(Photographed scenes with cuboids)
----------
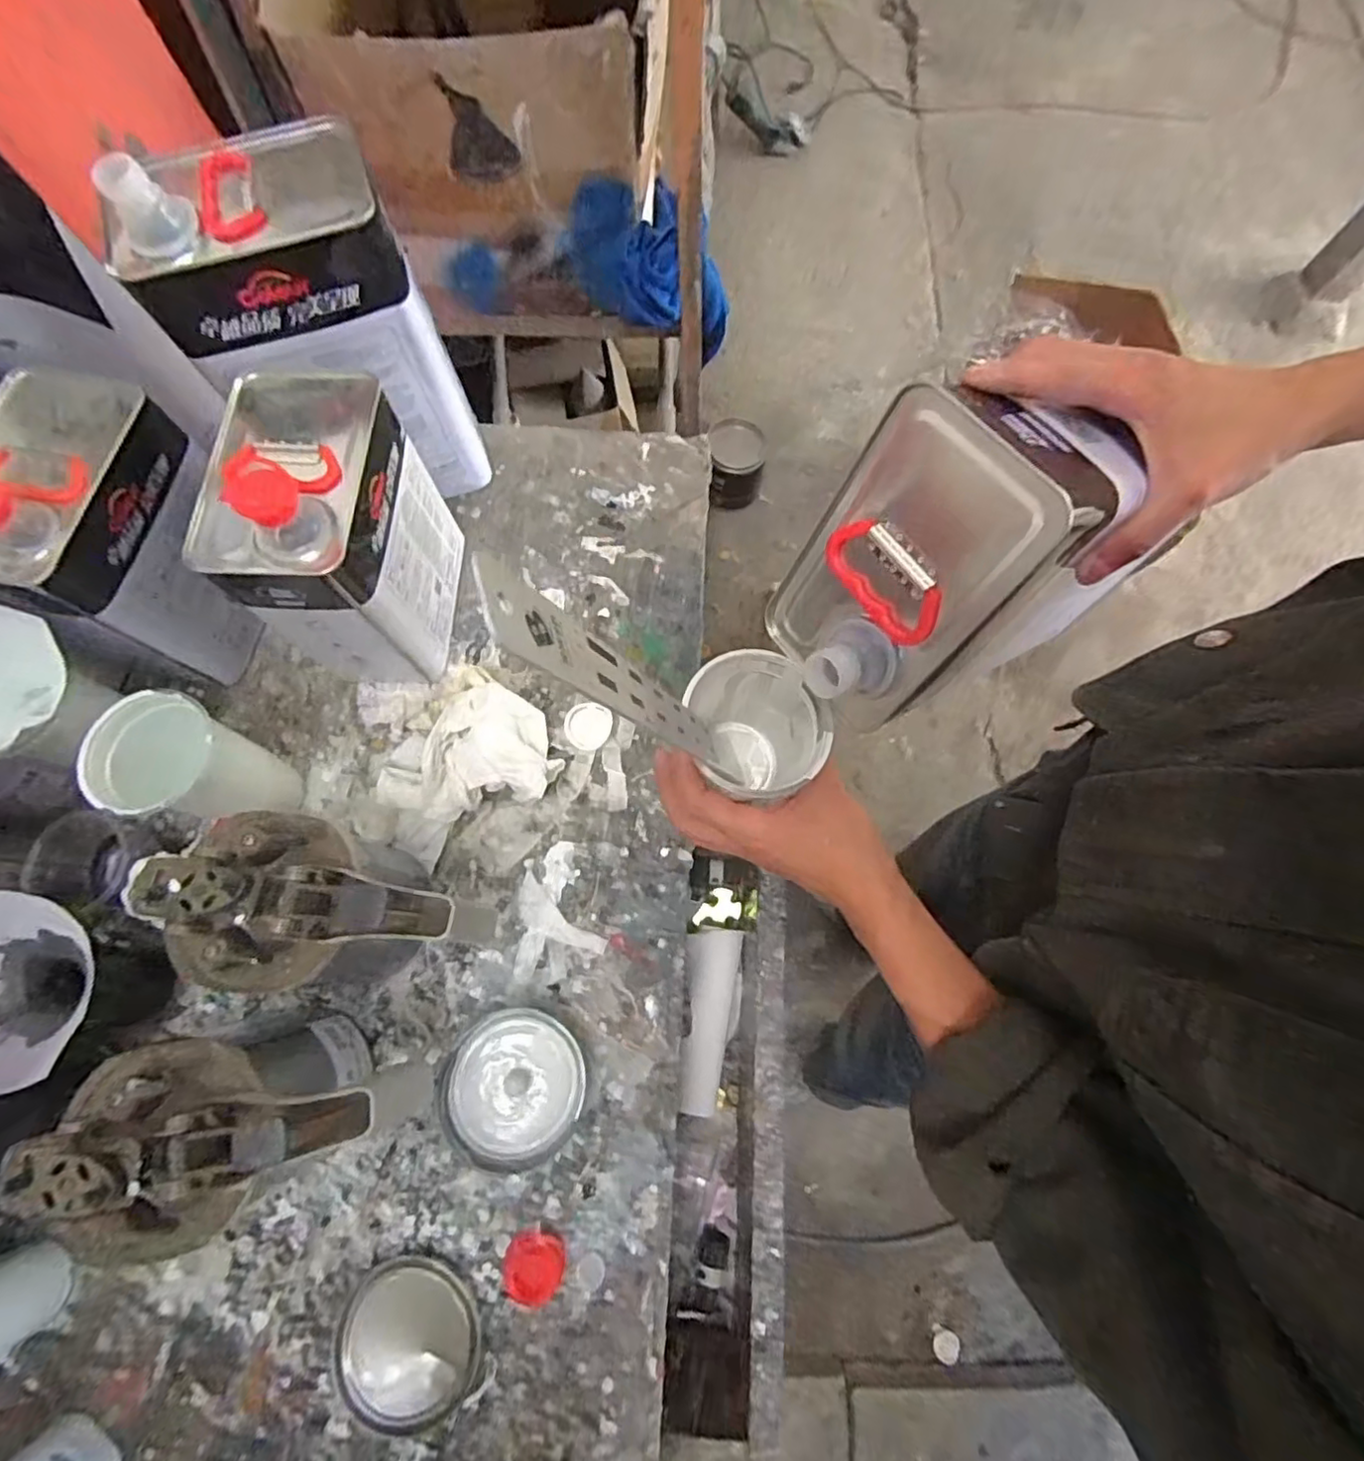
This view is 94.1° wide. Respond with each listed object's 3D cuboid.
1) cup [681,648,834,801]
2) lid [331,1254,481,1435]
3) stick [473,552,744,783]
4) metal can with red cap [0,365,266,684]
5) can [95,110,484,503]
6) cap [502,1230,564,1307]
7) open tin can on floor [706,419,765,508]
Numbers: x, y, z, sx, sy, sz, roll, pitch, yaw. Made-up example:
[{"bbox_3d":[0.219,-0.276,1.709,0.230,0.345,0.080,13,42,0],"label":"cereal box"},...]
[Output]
[{"bbox_3d":[0.043,0.006,0.401,0.083,0.097,0.083,0,73,0],"label":"cup"},{"bbox_3d":[-0.189,0.420,0.435,0.096,0.012,0.091,0,73,0],"label":"lid"},{"bbox_3d":[-0.014,-0.011,0.281,0.004,0.250,0.033,-20,74,13],"label":"stick"},{"bbox_3d":[-0.445,-0.156,0.501,0.120,0.207,0.169,8,73,2],"label":"metal can with red cap"},{"bbox_3d":[-0.283,-0.311,0.512,0.168,0.254,0.117,-16,74,-5],"label":"can"},{"bbox_3d":[-0.105,0.380,0.447,0.041,0.010,0.043,0,73,0],"label":"cap"},{"bbox_3d":[0.126,-0.627,1.530,0.135,0.166,0.160,9,73,2],"label":"open tin can on floor"}]

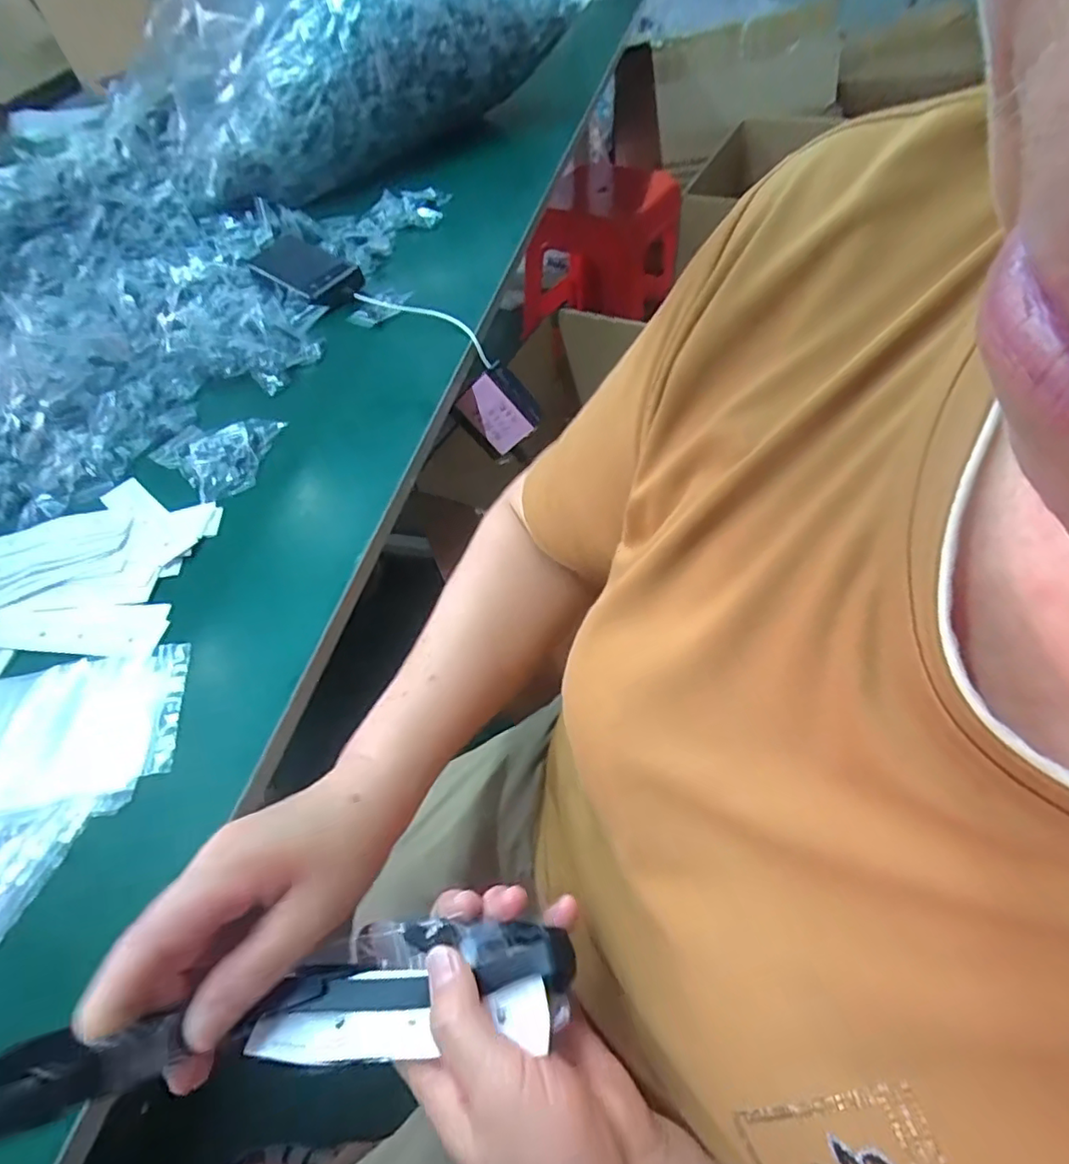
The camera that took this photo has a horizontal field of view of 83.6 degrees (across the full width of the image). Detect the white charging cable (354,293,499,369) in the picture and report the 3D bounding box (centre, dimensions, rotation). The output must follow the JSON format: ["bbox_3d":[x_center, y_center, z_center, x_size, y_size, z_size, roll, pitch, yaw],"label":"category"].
[{"bbox_3d":[-0.120,-0.292,0.660,0.211,0.014,0.035,35,63,25],"label":"white charging cable"}]

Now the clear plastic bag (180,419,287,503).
[{"bbox_3d":[-0.273,-0.119,0.544,0.092,0.023,0.076,-36,59,-19],"label":"clear plastic bag"}]

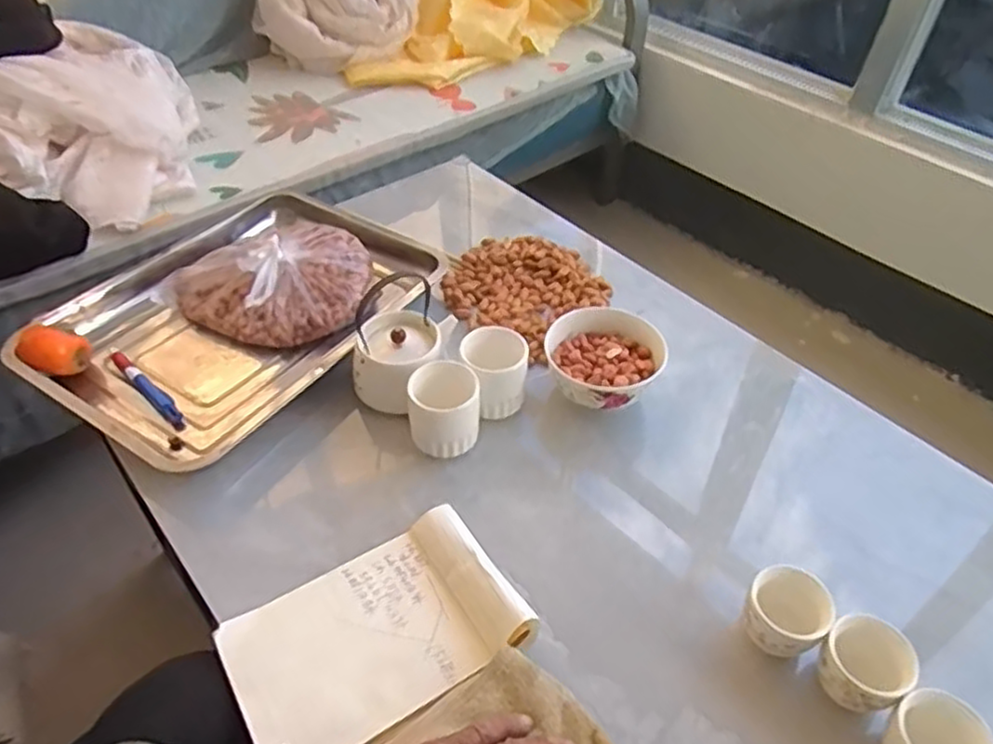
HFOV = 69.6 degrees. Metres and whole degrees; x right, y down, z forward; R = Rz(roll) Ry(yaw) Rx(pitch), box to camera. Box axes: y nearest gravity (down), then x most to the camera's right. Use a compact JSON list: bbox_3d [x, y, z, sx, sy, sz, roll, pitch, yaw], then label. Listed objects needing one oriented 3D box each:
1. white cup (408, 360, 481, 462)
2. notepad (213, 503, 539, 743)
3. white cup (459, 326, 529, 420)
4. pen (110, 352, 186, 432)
[{"bbox_3d":[-0.047,0.031,0.646,0.060,0.060,0.067,1,45,-2],"label":"white cup"},{"bbox_3d":[-0.090,0.186,0.520,0.196,0.034,0.129,-23,50,-24],"label":"notepad"},{"bbox_3d":[-0.002,0.001,0.673,0.061,0.060,0.069,-1,45,-4],"label":"white cup"},{"bbox_3d":[-0.338,0.017,0.694,0.121,0.014,0.016,35,53,28],"label":"pen"}]

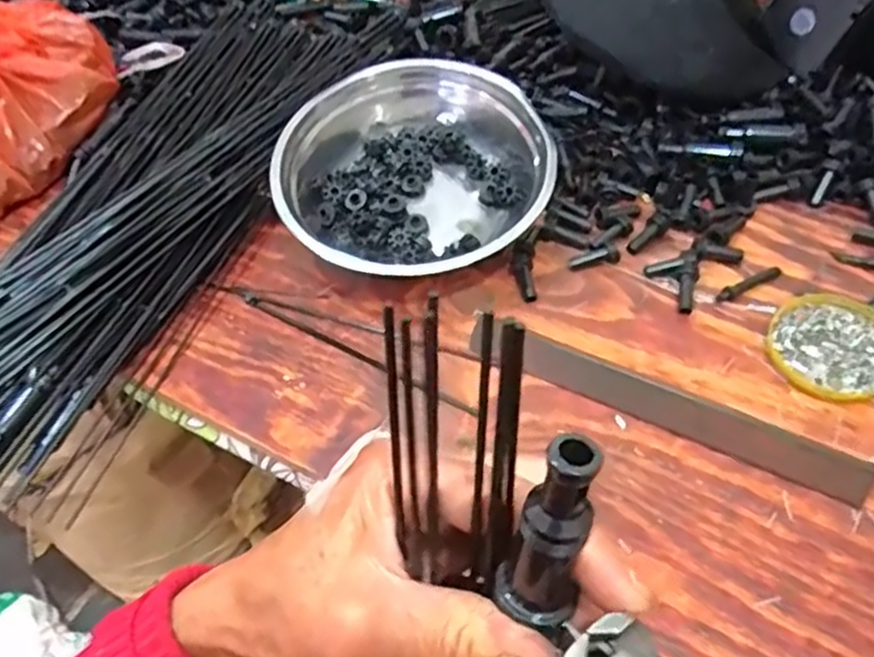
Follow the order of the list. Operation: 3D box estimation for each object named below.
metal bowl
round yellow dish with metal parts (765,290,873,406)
[{"bbox_3d":[-0.016,-0.146,0.605,0.218,0.089,0.218,-3,52,3],"label":"metal bowl"},{"bbox_3d":[0.277,0.012,0.493,0.082,0.009,0.090,-3,52,3],"label":"round yellow dish with metal parts"}]

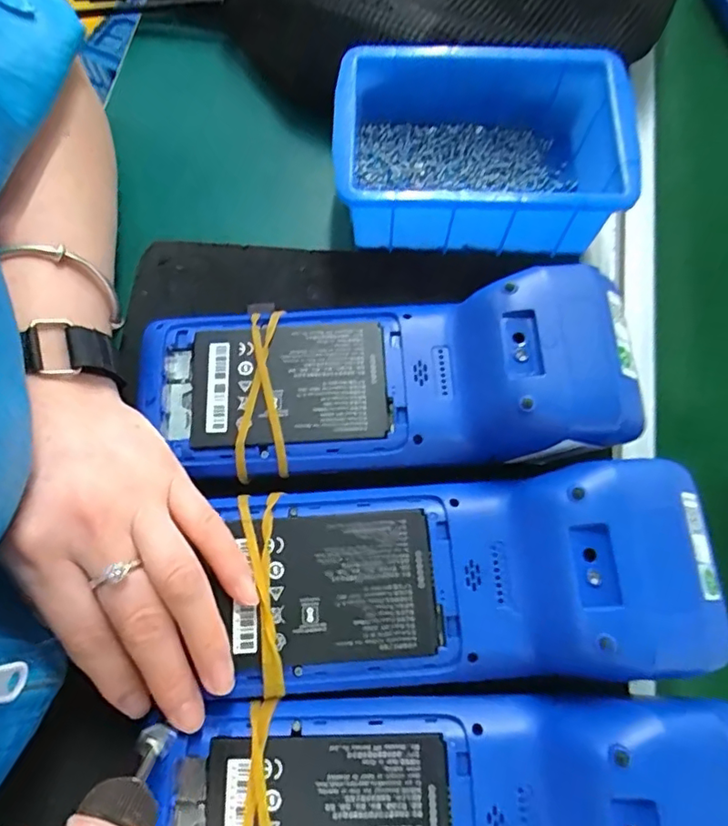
----------
Task goal ->
Transcribe each entry exactly, pictures excluded.

Exercise solution ->
This view is 94.1° wide. Respond with each listed object's 3D cuboid.
1) cup [681,648,834,801]
2) lid [331,1254,481,1435]
3) stick [473,552,744,783]
4) metal can with red cap [0,365,266,684]
5) can [95,110,484,503]
6) cap [502,1230,564,1307]
7) open tin can on floor [706,419,765,508]
Numbers: x, y, z, sx, sy, sz, roll, pitch, yaw. Made-up example:
[{"bbox_3d":[0.219,-0.276,1.709,0.230,0.345,0.080,13,42,0],"label":"cereal box"},...]
[Output]
[{"bbox_3d":[0.043,0.006,0.401,0.083,0.097,0.083,0,73,0],"label":"cup"},{"bbox_3d":[-0.189,0.420,0.435,0.096,0.012,0.091,0,73,0],"label":"lid"},{"bbox_3d":[-0.014,-0.011,0.281,0.004,0.250,0.033,-20,74,13],"label":"stick"},{"bbox_3d":[-0.445,-0.156,0.501,0.120,0.207,0.169,8,73,2],"label":"metal can with red cap"},{"bbox_3d":[-0.283,-0.311,0.512,0.168,0.254,0.117,-16,74,-5],"label":"can"},{"bbox_3d":[-0.105,0.380,0.447,0.041,0.010,0.043,0,73,0],"label":"cap"},{"bbox_3d":[0.126,-0.627,1.530,0.135,0.166,0.160,9,73,2],"label":"open tin can on floor"}]

The camera that took this photo has a horizontal field of view of 83.6 degrees (across the full width of the image). Detect the white charging cable (354,293,499,369) in the picture and report the 3D bounding box (centre, dimensions, rotation). The output must follow the JSON format: ["bbox_3d":[x_center, y_center, z_center, x_size, y_size, z_size, roll, pitch, yaw],"label":"category"].
[{"bbox_3d":[-0.120,-0.292,0.660,0.211,0.014,0.035,35,63,25],"label":"white charging cable"}]

Now the clear plastic bag (180,419,287,503).
[{"bbox_3d":[-0.273,-0.119,0.544,0.092,0.023,0.076,-36,59,-19],"label":"clear plastic bag"}]

HFOV = 69.6 degrees. Metres and whole degrees; x right, y down, z forward; R = Rz(roll) Ry(yaw) Rx(pitch), box to camera. Box axes: y nearest gravity (down), then x most to the camera's right. Use a compact JSON list: bbox_3d [x, y, z, sx, sy, sz, roll, pitch, yaw], then label. Listed objects needing one oriented 3D box each:
1. white cup (408, 360, 481, 462)
2. notepad (213, 503, 539, 743)
3. white cup (459, 326, 529, 420)
4. pen (110, 352, 186, 432)
[{"bbox_3d":[-0.047,0.031,0.646,0.060,0.060,0.067,1,45,-2],"label":"white cup"},{"bbox_3d":[-0.090,0.186,0.520,0.196,0.034,0.129,-23,50,-24],"label":"notepad"},{"bbox_3d":[-0.002,0.001,0.673,0.061,0.060,0.069,-1,45,-4],"label":"white cup"},{"bbox_3d":[-0.338,0.017,0.694,0.121,0.014,0.016,35,53,28],"label":"pen"}]

Follow the order of the list. Operation: 3D box estimation for each object named below.
metal bowl
round yellow dish with metal parts (765,290,873,406)
[{"bbox_3d":[-0.016,-0.146,0.605,0.218,0.089,0.218,-3,52,3],"label":"metal bowl"},{"bbox_3d":[0.277,0.012,0.493,0.082,0.009,0.090,-3,52,3],"label":"round yellow dish with metal parts"}]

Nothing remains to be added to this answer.